İnsan, konuşarak ifade etme yeteneğini keşfettiği ilk zamanlarda, gördüklerini ve deneyimlerini kaydetmek için kaya resimleri ve figürinler oluşturdu. Endonezya’da bulunan 45 bin yıllık renkli kaya resmi ve Almanya’da keşfedilen 35-45 bin yıllık Stadel Aslan-İnsanı gibi eserler, insanın sanat ve iletişimdeki başlangıç noktalarını temsil eder.
Yazının Doğuşu ve Sümer Uygarlığı
Yazının icadıyla birlikte Sümer uygarlığı, Fırat ve Dicle nehirleri arasında gelişen bir kültür olarak sayı ve yazıyı insanlığa tanıttı. Sümerler, çivi yazısıyla yazdıkları tabletler aracılığıyla sayı sistemlerini, astronomiyi ve edebiyatı geliştirdiler. Bu sayede insanlığın bilgi birikimi hızla arttı ve uygarlık yükseldi.

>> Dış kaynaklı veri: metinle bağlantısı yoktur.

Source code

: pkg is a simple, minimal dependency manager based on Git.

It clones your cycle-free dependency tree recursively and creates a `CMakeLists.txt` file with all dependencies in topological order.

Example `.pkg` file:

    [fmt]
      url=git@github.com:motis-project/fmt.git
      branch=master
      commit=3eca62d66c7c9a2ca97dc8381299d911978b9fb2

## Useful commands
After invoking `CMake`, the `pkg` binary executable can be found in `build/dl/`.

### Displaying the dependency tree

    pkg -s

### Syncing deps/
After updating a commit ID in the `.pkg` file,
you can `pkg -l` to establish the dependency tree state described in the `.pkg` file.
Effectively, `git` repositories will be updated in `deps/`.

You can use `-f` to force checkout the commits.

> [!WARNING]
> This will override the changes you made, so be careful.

Pergamon Kütüphanesi ve Parşömen İcadı
Pergamon Krallığı’nın kültür merkezi haline gelen Pergamon’da, Kral II.Eumenes’in liderliğinde büyük bir kütüphane kuruldu. Kütüphane yöneticisi Krates, papirüsün yerine geçecek bir yazı gereci icat etmek için çalıştı ve parşömen adını verdiği bu deri tabakaları kullanarak yeni bir yazı malzemesi oluşturdu. Parşömen, papirüse göre daha sağlam ve kullanışlı olmasıyla tercih edilmeye başlandı.